While Bhutia has decided not to carry the torch, Bollywood actor Aamir Khan announced that he will be part of the Olympic torch. To say that Aamir Khan's decision to carry the Olympic torch has created a buzz would be a bit of an understatement. Khan,(probably the only Bollywood actor with a blog) writes about his decision [5] to carry the Olympic torch:

“I categorically state that I am absolutely against any form of violence, and certainly I am deeply upset whenever the basic rights of human beings are violated anywhere in the world.”

He adds:

“I request those of you who have asked me to stay away from the Olympic Torch Relay to understand that when I do run with the torch on the 17th of April it is not in support of China.
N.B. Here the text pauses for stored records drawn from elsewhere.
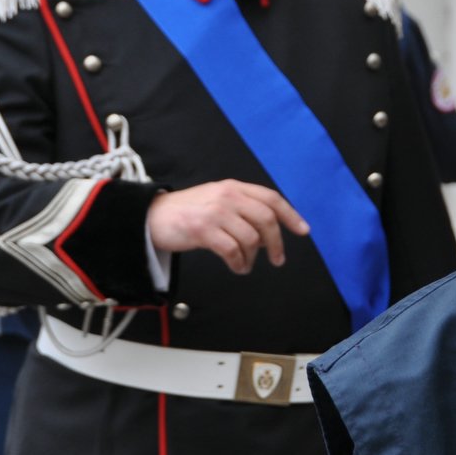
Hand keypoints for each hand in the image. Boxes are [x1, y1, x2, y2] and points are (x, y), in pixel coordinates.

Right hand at [146, 180, 309, 275]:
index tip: (303, 230)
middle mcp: (227, 195)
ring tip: (245, 265)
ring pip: (251, 239)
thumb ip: (243, 210)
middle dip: (276, 243)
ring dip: (252, 258)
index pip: (271, 199)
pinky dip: (239, 263)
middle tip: (277, 260)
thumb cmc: (187, 212)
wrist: (152, 217)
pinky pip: (233, 250)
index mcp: (234, 187)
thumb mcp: (217, 201)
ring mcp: (215, 212)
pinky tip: (236, 267)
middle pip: (266, 220)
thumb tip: (268, 235)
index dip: (290, 215)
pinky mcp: (203, 229)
In fact it will be with a prayer in my heart for the people of Tibet, and indeed for all people across the world who are victims of human rights violations.”

Khan's blog post has created quite a bit of reaction from the bloggers. Raman's Strategic Analysis [6] in his open letter to Aamir Khan writes:

“You have millions of admirers as an artist all over the world. You will continue to have millions of admirers what ever be your final decision. But many of them will have feelings of vacuum in their hearts over your failure to distinguish between the right and the wrong.”

Prasanna Vishwanathan of Benched@Bangalored [7] finds Khan's explanation “convoluted” and writes:

“(Khan) he cannot camouflage the fact that commercial consideration motivates his decisions rather than any lofty intentions .Or it could well be that oppression in Iraq or Afghanistan by US could or NBA agitatation against Modi government is what strikes emotional chord in Aamir Khan's heart.The selective heart-bledding has been consistent hallmark of left liberal intelligenstia.”